In March 1631, Riccardi proposed that instead of Galileo sending him the entire manuscript – impossible because of the risk of it carrying the plague – he should send only the revised preface and conclusion, and the rest would be reviewed by the church authorities in Florence. Eventually the Tuscan ambassador's wife, his cousin, was able to broker an arrangement in April 1631 whereby Riccardi agreed to issue a licence to print, subject to certain written conditions. Eventually, after more angry correspondence from Galileo. Riccardi wrote to Clemente Egidi, the Inquisitor of Florence, summarising the process so far from his point of view, and granting him authority to proceed – either to publish or not – as he thought best, thereby effectively washing his hands of the matter.
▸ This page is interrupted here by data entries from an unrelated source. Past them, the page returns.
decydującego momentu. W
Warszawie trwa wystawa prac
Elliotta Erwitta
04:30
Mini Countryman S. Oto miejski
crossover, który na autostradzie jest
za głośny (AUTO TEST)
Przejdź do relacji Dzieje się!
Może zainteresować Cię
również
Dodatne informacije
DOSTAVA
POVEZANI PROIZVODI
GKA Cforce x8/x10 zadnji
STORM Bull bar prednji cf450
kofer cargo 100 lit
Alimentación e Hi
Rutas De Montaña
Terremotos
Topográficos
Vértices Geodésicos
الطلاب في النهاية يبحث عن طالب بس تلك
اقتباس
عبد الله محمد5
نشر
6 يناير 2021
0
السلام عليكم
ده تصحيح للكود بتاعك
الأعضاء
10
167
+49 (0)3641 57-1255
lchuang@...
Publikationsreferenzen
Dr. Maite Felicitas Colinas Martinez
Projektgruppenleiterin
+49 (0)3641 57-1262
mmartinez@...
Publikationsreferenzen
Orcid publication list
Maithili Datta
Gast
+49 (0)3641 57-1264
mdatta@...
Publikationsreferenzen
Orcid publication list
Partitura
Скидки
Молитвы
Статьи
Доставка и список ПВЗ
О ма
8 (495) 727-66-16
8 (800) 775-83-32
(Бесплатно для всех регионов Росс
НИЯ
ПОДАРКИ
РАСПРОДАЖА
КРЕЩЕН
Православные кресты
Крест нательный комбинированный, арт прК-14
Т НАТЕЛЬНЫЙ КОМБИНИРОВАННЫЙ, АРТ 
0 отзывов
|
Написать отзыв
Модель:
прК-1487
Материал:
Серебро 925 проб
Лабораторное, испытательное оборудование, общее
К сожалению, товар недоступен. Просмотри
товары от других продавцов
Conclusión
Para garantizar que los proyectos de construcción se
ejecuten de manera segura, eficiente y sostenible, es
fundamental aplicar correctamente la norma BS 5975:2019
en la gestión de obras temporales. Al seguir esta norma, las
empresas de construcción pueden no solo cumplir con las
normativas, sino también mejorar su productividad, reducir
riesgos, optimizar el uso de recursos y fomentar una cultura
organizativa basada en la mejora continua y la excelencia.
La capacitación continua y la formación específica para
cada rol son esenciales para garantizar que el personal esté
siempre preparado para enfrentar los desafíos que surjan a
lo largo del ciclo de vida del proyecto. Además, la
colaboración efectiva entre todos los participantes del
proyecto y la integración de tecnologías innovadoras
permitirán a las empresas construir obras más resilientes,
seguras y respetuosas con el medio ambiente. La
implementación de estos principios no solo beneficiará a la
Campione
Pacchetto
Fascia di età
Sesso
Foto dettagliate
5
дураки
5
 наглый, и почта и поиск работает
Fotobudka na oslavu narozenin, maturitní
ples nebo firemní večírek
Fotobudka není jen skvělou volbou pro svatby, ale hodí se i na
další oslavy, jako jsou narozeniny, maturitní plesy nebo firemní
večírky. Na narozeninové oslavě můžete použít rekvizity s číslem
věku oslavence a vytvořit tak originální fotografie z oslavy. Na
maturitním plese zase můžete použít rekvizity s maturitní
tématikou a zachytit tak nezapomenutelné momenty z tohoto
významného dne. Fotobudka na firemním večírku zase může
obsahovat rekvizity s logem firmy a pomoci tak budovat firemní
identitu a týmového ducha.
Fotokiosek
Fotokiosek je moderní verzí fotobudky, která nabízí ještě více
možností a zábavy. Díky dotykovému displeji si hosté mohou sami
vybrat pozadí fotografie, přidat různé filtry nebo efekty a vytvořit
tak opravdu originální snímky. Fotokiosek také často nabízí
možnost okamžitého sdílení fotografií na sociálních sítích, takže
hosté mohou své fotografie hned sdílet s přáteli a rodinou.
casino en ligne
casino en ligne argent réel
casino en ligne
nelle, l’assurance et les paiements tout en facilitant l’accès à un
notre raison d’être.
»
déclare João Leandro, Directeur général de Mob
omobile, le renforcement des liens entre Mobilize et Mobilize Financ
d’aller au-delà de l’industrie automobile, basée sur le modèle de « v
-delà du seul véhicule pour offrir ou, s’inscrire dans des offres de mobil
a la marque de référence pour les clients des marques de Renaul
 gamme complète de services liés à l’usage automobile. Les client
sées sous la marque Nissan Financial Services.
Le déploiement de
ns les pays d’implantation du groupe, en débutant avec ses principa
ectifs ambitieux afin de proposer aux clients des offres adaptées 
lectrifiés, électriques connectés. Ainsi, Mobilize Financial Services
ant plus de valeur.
The printing of the Dialogue was underway in July 1631 and was complete by February 1632. Copies reached Rome in May. At the end of July Riccardi instructed Egidi to collect every copy of the work in Florence, while he set to work gathering all the copies distributed in Rome. Within weeks a Congregation had been formed to examine how the book had ever received a licence to be printed. Riccardi claimed that the only reason he had agreed to this was that Ciampoli had handed him a letter from the Pope commanding him to do (the implication being that Ciampoli had forged it).
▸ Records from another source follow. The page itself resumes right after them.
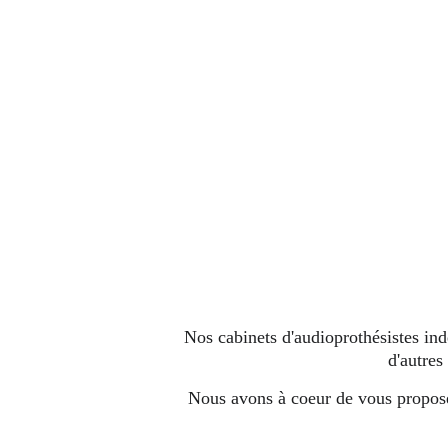
Nos cabinets d'audioprothésistes ind
d'autres
Nous avons à coeur de vous proposer 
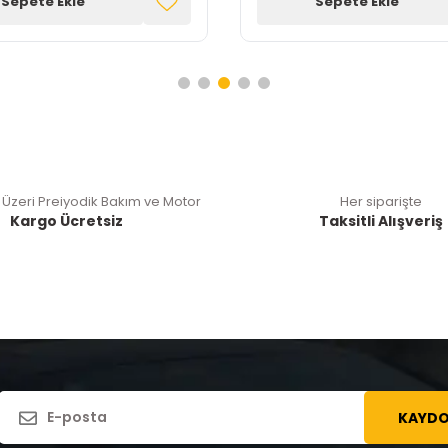
Sepete Ekle
Sepete Ekle
 Üzeri Preiyodik Bakım ve Motor
Her siparişte
Kargo Ücretsiz
Taksitli Alışveriş
KAYDO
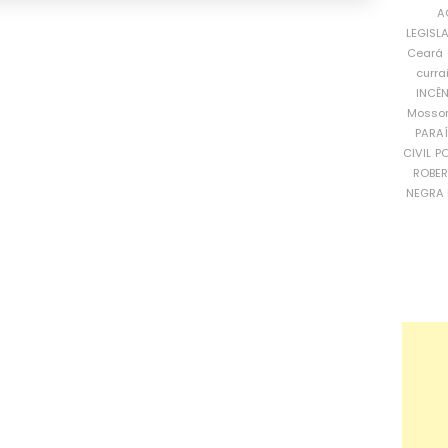
A
LEGISL
Ceará
curra
INCÊ
Mosso
PARA
CIVIL
PO
ROBE
NEGRA 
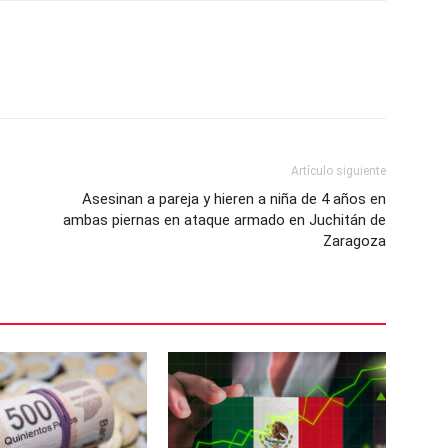
Artículo siguiente
Asesinan a pareja y hieren a niña de 4 años en
ambas piernas en ataque armado en Juchitán de
Zaragoza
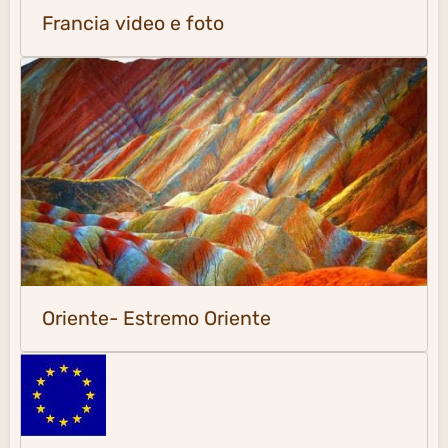
Francia video e foto
Oriente- Estremo Oriente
Urban VIII was furious with Galileo and Ciampoli, but apparently accepted that Riccardi had acted in good faith. Galileo was made to stand trial, Ciampoli was dismissed, but Riccardi managed to hold on to his position.

==Death==
Riccardi died of a stroke in Rome on 30 May 1639 and was buried in the church of Santa Maria sopra Minerva. The funeral oration was delivered by Melchior Inchofer, member of the commission revising Galileo's Dialogue.

==Works==
His extant works number twenty. Besides several volumes of sermons for Advent, Lent, and special occasions, his writings treat of Scripture, theology, and history. One of his best-known works is the "History of the Council of Trent" (Rome, 1627). His commentaries treat of all the books of Scripture; two other commentaries treat of the Lord's Prayer and the Canticle of Canticles.